There was a time in our nation’s early history that dragoons formed a important part of the army. Trooper James Hildreth wrote in 1836, “The regiment of the United States dragoons forms, although a small, yet conspicuous portion of the American army.”[v] Then, in August of 1861, the War Department, caught in the grip of the Civil War, merged the nation’s two dragoon regiments with its two cavalry and a mounted rifle regiment, added a new cavalry regiment, forming a corps of six regiments of cavalry. The First Dragoons became the First Cavalry and the term dragoon, henceforth, disappeared as a designation of regular army formations. With these steps, the appellation dragoon, in effect. disappeared from the name of federal military formations, but from everyday speech.
[i] V. Vuksic and Z. Grbasic, Cavalry: The History of a Fighting Elite 650 BC – AD1914 (London: Cassell 1993) 25-26; Louis Nolan, Cavalry: Its History and Tactics (Originally printed 1854, reprinted Yardley: Westholme 2007) 39.
[ii] Nolan, Cavalry, 39; Peter Schmidt: Hall’s Military Breechloaders (Lincoln: Andrew Mowbray, 1996) 57; Theophilus Rodenbough. From Everglade to Canyon with the Second United States Cavalry: An Authentic Account of Service in Florida, Mexico, Virginia and the Indian Country, 1836-1875 (Reprinted Norman: University of Oklahoma Press 2000) 8.

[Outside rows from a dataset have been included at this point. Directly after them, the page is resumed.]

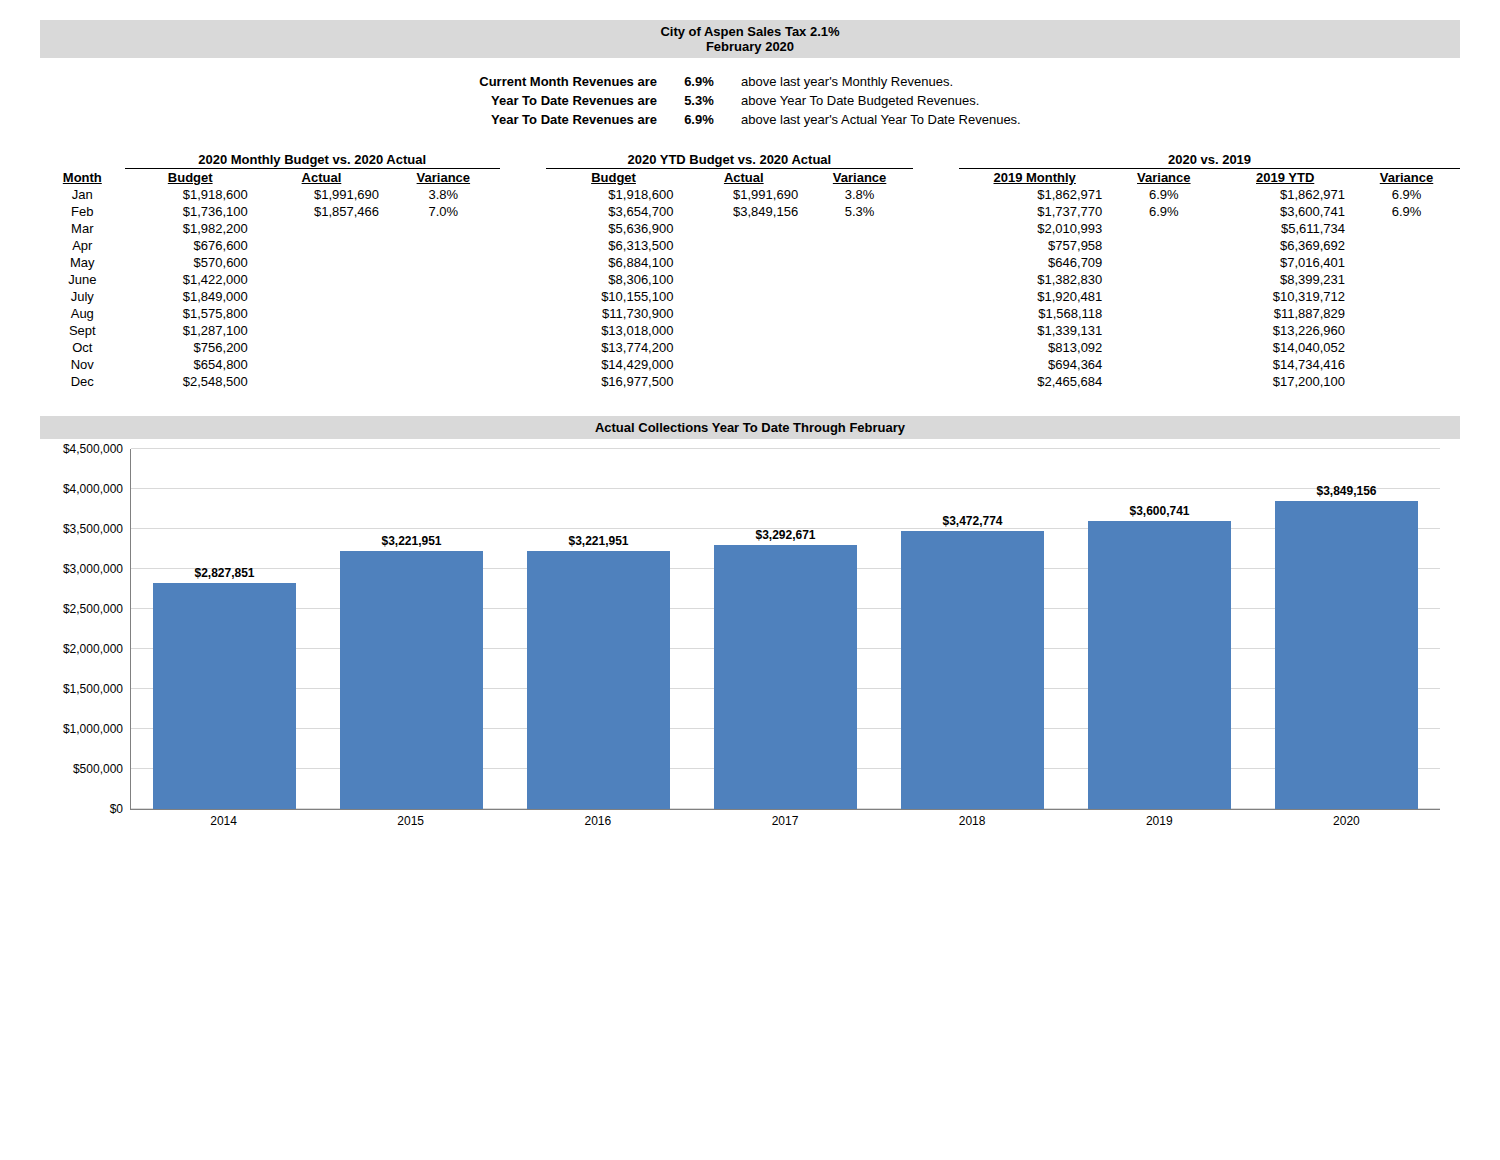City of Aspen Sales Tax 2.1%
February 2020
| Current Month Revenues are | 6.9% | above last year's Monthly Revenues. |
| Year To Date Revenues are | 5.3% | above Year To Date Budgeted Revenues. |
| Year To Date Revenues are | 6.9% | above last year's Actual Year To Date Revenues. |
| | 2020 Monthly Budget vs. 2020 Actual | | 2020 YTD Budget vs. 2020 Actual | | 2020 vs. 2019 |
| Month | Budget | Actual | Variance | | Budget | Actual | Variance | | 2019 Monthly | Variance | 2019 YTD | Variance |
| Jan | $1,918,600 | $1,991,690 | 3.8% | | $1,918,600 | $1,991,690 | 3.8% | | $1,862,971 | 6.9% | $1,862,971 | 6.9% |
| Feb | $1,736,100 | $1,857,466 | 7.0% | | $3,654,700 | $3,849,156 | 5.3% | | $1,737,770 | 6.9% | $3,600,741 | 6.9% |
| Mar | $1,982,200 | | | | $5,636,900 | | | | $2,010,993 | | $5,611,734 | |
| Apr | $676,600 | | | | $6,313,500 | | | | $757,958 | | $6,369,692 | |
| May | $570,600 | | | | $6,884,100 | | | | $646,709 | | $7,016,401 | |
| June | $1,422,000 | | | | $8,306,100 | | | | $1,382,830 | | $8,399,231 | |
| July | $1,849,000 | | | | $10,155,100 | | | | $1,920,481 | | $10,319,712 | |
| Aug | $1,575,800 | | | | $11,730,900 | | | | $1,568,118 | | $11,887,829 | |
| Sept | $1,287,100 | | | | $13,018,000 | | | | $1,339,131 | | $13,226,960 | |
| Oct | $756,200 | | | | $13,774,200 | | | | $813,092 | | $14,040,052 | |
| Nov | $654,800 | | | | $14,429,000 | | | | $694,364 | | $14,734,416 | |
| Dec | $2,548,500 | | | | $16,977,500 | | | | $2,465,684 | | $17,200,100 | |
Actual Collections Year To Date Through February
$0
$500,000
$1,000,000
$1,500,000
$2,000,000
$2,500,000
$3,000,000
$3,500,000
$4,000,000
$4,500,000
$2,827,851
$3,221,951
$3,221,951
$3,292,671
$3,472,774
$3,600,741
$3,849,156
2014
2015
2016
2017
2018
2019
2020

[iii] Nolan, Cavalry, 38. The American army later added a light howitzer to the dragoon’s arsenal, allowing this versatile corps to encompass all three combat arms: horse, foot, and artillery. John Elting, A Dictionary of Soldier Talk (New York: The Scribner Press 1984) 90
[iv] Nolan, Cavalry, 39.
[v] James Hildeth is the putative name most historians have given to the anonymous author of Dragoon Campaigns to the Rocky Mountains: Being a History of Enlistment, Organization, and First Campaigns of the Regiment of United States Dragoons; Together with the Incidents of a Soldier’s Life and Sketches of Scenery and Indian Character (New York: Wiley & Long, 1836). 111. One writer expresses doubt that Hildreth, having due to a physical disability to have left the service prior to the expedition depicted in the book, was not the author. (Joseph B. Thoburn, “Dragoon Campaigns to the Rocky Mountains” Chronicle of Oklahoma, Vol. 8, 1930, 35.